• THE PROBLEM
With the pictures removed, write out the data below exactly.

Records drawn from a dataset
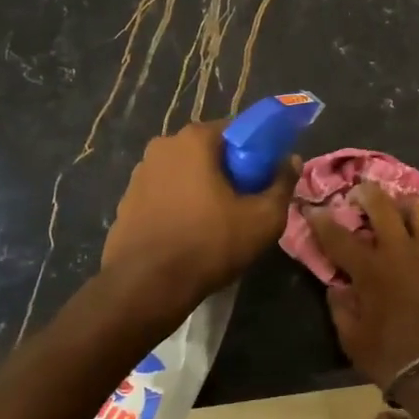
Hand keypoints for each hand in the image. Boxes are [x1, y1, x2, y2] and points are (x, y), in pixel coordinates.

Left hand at [101, 121, 298, 320]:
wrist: (146, 287)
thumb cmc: (209, 244)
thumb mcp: (263, 219)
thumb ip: (283, 184)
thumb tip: (292, 160)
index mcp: (194, 139)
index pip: (237, 131)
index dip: (257, 153)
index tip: (264, 180)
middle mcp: (163, 146)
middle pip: (209, 151)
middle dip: (229, 171)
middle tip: (245, 203)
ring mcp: (140, 173)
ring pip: (185, 173)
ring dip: (202, 188)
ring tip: (217, 223)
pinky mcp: (126, 201)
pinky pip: (164, 194)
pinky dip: (179, 205)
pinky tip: (189, 233)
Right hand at [307, 185, 418, 390]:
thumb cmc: (392, 357)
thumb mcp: (352, 339)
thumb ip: (340, 306)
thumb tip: (337, 286)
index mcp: (370, 269)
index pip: (337, 234)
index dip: (321, 219)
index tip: (313, 209)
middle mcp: (401, 250)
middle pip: (381, 203)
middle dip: (365, 193)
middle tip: (360, 196)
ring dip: (406, 207)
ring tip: (401, 215)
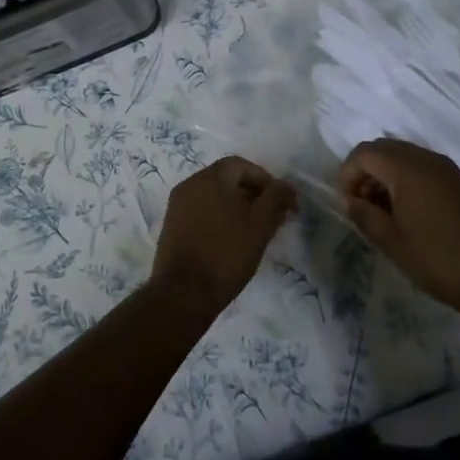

• OUTPUT OF THE EXERCISE
Hand keypoints for each hand in the image. Boxes are [x1, y1, x2, y2] and points are (x, y), in pixel coordinates.

Left hand at [101, 121, 298, 320]:
wrist: (146, 287)
thumb cmc: (209, 244)
thumb mcp: (263, 219)
thumb ip: (283, 184)
thumb tip: (292, 160)
index mcp: (194, 139)
index pip: (237, 131)
index dip: (257, 153)
index tip: (264, 180)
middle mcp: (163, 146)
middle pip: (209, 151)
middle dip: (229, 171)
middle tip: (245, 203)
ring mcp: (140, 173)
ring pip: (185, 173)
ring dip: (202, 188)
ring tip: (217, 223)
pinky mcp: (126, 201)
pinky pip: (164, 194)
pinky dip: (179, 205)
pinky tip: (189, 233)
Right hand at [307, 185, 418, 390]:
thumb cmc: (392, 357)
thumb mcp: (352, 339)
thumb ip: (340, 306)
thumb tip: (337, 286)
index mcp: (370, 269)
index pip: (337, 234)
index dip: (321, 219)
index tip: (313, 209)
middle mcp: (401, 250)
middle pip: (381, 203)
middle dip: (365, 193)
middle tip: (360, 196)
ring dip: (406, 207)
ring tip: (401, 215)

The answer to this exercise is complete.